-------- Material to process --------

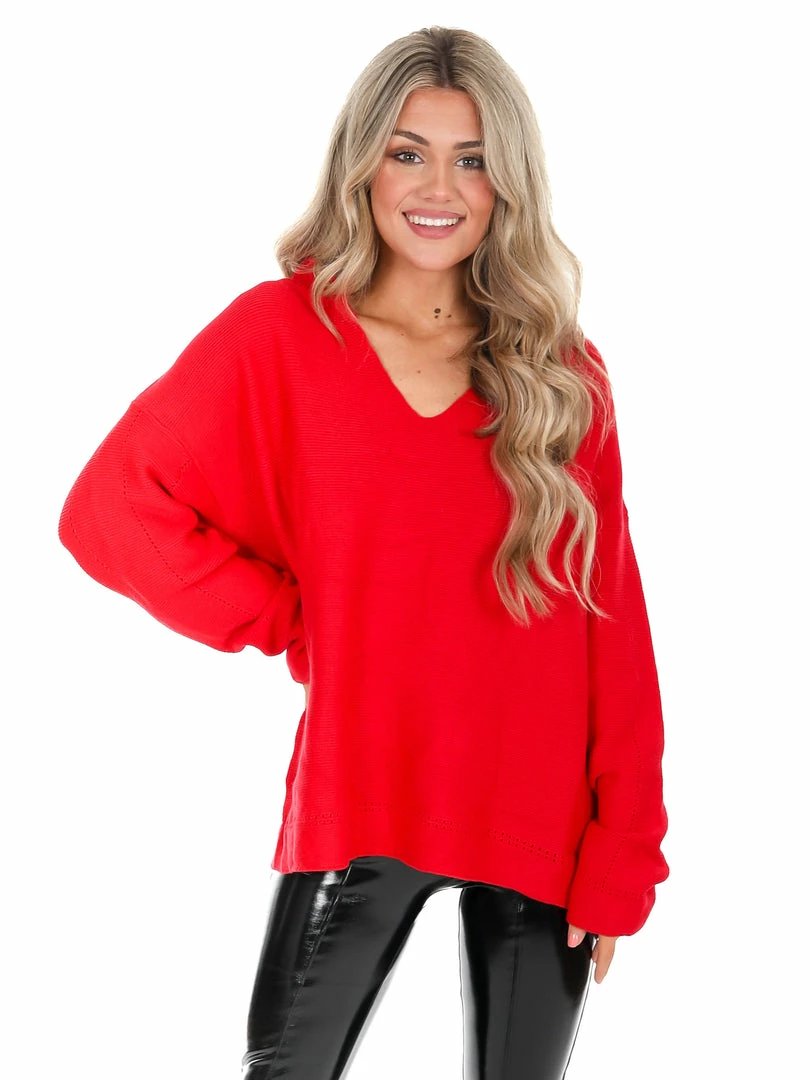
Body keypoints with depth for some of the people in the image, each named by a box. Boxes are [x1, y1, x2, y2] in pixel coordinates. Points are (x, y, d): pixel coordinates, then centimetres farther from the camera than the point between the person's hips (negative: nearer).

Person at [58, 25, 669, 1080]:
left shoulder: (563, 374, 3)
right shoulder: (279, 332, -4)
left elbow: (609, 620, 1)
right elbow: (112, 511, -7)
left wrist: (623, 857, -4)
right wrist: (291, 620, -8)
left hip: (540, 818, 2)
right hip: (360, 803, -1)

--------

• [Exercise prompt] Output as a JSON list of strings the lines starting at the one containing "right elbow: (112, 511, -7)" and ending at the last line of the stored entries, one string per line.

• [Exercise result]
[
  "right elbow: (112, 511, -7)",
  "left wrist: (623, 857, -4)",
  "right wrist: (291, 620, -8)",
  "left hip: (540, 818, 2)",
  "right hip: (360, 803, -1)"
]